MATERIAL FOR THIS TASK »
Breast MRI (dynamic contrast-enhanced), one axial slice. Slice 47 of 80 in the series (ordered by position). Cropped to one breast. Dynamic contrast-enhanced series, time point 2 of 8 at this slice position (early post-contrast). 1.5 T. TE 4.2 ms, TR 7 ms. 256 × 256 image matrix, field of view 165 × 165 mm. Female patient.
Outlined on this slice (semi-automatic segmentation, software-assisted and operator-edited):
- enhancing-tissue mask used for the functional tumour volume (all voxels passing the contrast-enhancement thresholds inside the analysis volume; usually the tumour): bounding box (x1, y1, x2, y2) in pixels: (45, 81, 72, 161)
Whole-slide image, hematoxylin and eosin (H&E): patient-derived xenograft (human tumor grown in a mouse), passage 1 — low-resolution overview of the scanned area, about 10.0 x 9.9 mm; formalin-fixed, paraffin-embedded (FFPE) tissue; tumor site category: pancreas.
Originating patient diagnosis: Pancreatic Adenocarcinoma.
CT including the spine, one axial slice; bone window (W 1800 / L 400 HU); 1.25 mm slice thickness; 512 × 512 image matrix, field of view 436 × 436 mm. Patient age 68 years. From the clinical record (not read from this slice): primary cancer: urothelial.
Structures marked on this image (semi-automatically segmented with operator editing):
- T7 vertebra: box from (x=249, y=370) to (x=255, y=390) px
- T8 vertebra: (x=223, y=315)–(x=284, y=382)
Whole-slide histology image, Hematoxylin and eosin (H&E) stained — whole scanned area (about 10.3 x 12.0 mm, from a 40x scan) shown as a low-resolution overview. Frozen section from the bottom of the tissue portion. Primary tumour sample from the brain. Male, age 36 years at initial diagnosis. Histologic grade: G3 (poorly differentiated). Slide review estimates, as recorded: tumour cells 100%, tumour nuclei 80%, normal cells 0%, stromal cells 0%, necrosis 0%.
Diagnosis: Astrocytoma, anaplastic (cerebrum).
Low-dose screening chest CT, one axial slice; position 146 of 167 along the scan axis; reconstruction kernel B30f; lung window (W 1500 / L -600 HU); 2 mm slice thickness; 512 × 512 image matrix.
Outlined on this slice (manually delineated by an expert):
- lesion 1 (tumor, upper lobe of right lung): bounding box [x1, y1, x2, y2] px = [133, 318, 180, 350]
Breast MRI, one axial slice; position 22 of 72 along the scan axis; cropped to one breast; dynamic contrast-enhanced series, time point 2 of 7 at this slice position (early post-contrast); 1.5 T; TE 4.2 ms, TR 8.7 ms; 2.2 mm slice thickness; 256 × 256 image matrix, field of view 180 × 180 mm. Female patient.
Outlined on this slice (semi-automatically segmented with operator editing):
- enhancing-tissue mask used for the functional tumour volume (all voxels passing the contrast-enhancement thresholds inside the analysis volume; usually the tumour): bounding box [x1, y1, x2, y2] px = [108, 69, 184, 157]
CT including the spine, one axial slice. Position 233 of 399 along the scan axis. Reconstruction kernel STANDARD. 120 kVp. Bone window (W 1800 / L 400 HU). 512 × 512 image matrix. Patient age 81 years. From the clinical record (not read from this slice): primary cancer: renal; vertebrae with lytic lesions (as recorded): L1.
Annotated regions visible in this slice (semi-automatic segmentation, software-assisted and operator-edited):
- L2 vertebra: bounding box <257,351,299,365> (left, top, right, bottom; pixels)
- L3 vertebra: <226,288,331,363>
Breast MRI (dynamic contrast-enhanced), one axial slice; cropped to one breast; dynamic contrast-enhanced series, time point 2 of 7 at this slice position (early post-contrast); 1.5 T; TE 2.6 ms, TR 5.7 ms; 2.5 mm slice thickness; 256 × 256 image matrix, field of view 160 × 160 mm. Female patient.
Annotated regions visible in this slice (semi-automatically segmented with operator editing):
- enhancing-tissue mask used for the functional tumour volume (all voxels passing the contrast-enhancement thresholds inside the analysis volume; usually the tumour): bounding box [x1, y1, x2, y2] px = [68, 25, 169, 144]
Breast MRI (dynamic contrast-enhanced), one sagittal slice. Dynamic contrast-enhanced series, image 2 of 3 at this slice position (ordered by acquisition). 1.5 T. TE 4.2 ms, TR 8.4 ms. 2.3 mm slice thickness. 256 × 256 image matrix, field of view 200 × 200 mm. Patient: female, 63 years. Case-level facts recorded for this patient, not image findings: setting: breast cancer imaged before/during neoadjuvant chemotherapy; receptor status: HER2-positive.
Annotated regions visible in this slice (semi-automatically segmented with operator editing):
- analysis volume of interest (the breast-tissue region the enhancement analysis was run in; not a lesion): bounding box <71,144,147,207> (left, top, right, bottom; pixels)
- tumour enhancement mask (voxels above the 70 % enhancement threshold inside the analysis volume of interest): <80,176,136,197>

TASK REQUIREMENTS »
The entire listing is to be printed once more, word for word.

RESULT FOR THIS TASK »
Breast MRI (dynamic contrast-enhanced), one axial slice. Slice 47 of 80 in the series (ordered by position). Cropped to one breast. Dynamic contrast-enhanced series, time point 2 of 8 at this slice position (early post-contrast). 1.5 T. TE 4.2 ms, TR 7 ms. 256 × 256 image matrix, field of view 165 × 165 mm. Female patient.
Outlined on this slice (semi-automatic segmentation, software-assisted and operator-edited):
- enhancing-tissue mask used for the functional tumour volume (all voxels passing the contrast-enhancement thresholds inside the analysis volume; usually the tumour): bounding box (x1, y1, x2, y2) in pixels: (45, 81, 72, 161)
Whole-slide image, hematoxylin and eosin (H&E): patient-derived xenograft (human tumor grown in a mouse), passage 1 — low-resolution overview of the scanned area, about 10.0 x 9.9 mm; formalin-fixed, paraffin-embedded (FFPE) tissue; tumor site category: pancreas.
Originating patient diagnosis: Pancreatic Adenocarcinoma.
CT including the spine, one axial slice; bone window (W 1800 / L 400 HU); 1.25 mm slice thickness; 512 × 512 image matrix, field of view 436 × 436 mm. Patient age 68 years. From the clinical record (not read from this slice): primary cancer: urothelial.
Structures marked on this image (semi-automatically segmented with operator editing):
- T7 vertebra: box from (x=249, y=370) to (x=255, y=390) px
- T8 vertebra: (x=223, y=315)–(x=284, y=382)
Whole-slide histology image, Hematoxylin and eosin (H&E) stained — whole scanned area (about 10.3 x 12.0 mm, from a 40x scan) shown as a low-resolution overview. Frozen section from the bottom of the tissue portion. Primary tumour sample from the brain. Male, age 36 years at initial diagnosis. Histologic grade: G3 (poorly differentiated). Slide review estimates, as recorded: tumour cells 100%, tumour nuclei 80%, normal cells 0%, stromal cells 0%, necrosis 0%.
Diagnosis: Astrocytoma, anaplastic (cerebrum).
Low-dose screening chest CT, one axial slice; position 146 of 167 along the scan axis; reconstruction kernel B30f; lung window (W 1500 / L -600 HU); 2 mm slice thickness; 512 × 512 image matrix.
Outlined on this slice (manually delineated by an expert):
- lesion 1 (tumor, upper lobe of right lung): bounding box [x1, y1, x2, y2] px = [133, 318, 180, 350]
Breast MRI, one axial slice; position 22 of 72 along the scan axis; cropped to one breast; dynamic contrast-enhanced series, time point 2 of 7 at this slice position (early post-contrast); 1.5 T; TE 4.2 ms, TR 8.7 ms; 2.2 mm slice thickness; 256 × 256 image matrix, field of view 180 × 180 mm. Female patient.
Outlined on this slice (semi-automatically segmented with operator editing):
- enhancing-tissue mask used for the functional tumour volume (all voxels passing the contrast-enhancement thresholds inside the analysis volume; usually the tumour): bounding box [x1, y1, x2, y2] px = [108, 69, 184, 157]
CT including the spine, one axial slice. Position 233 of 399 along the scan axis. Reconstruction kernel STANDARD. 120 kVp. Bone window (W 1800 / L 400 HU). 512 × 512 image matrix. Patient age 81 years. From the clinical record (not read from this slice): primary cancer: renal; vertebrae with lytic lesions (as recorded): L1.
Annotated regions visible in this slice (semi-automatic segmentation, software-assisted and operator-edited):
- L2 vertebra: bounding box <257,351,299,365> (left, top, right, bottom; pixels)
- L3 vertebra: <226,288,331,363>
Breast MRI (dynamic contrast-enhanced), one axial slice; cropped to one breast; dynamic contrast-enhanced series, time point 2 of 7 at this slice position (early post-contrast); 1.5 T; TE 2.6 ms, TR 5.7 ms; 2.5 mm slice thickness; 256 × 256 image matrix, field of view 160 × 160 mm. Female patient.
Annotated regions visible in this slice (semi-automatically segmented with operator editing):
- enhancing-tissue mask used for the functional tumour volume (all voxels passing the contrast-enhancement thresholds inside the analysis volume; usually the tumour): bounding box [x1, y1, x2, y2] px = [68, 25, 169, 144]
Breast MRI (dynamic contrast-enhanced), one sagittal slice. Dynamic contrast-enhanced series, image 2 of 3 at this slice position (ordered by acquisition). 1.5 T. TE 4.2 ms, TR 8.4 ms. 2.3 mm slice thickness. 256 × 256 image matrix, field of view 200 × 200 mm. Patient: female, 63 years. Case-level facts recorded for this patient, not image findings: setting: breast cancer imaged before/during neoadjuvant chemotherapy; receptor status: HER2-positive.
Annotated regions visible in this slice (semi-automatically segmented with operator editing):
- analysis volume of interest (the breast-tissue region the enhancement analysis was run in; not a lesion): bounding box <71,144,147,207> (left, top, right, bottom; pixels)
- tumour enhancement mask (voxels above the 70 % enhancement threshold inside the analysis volume of interest): <80,176,136,197>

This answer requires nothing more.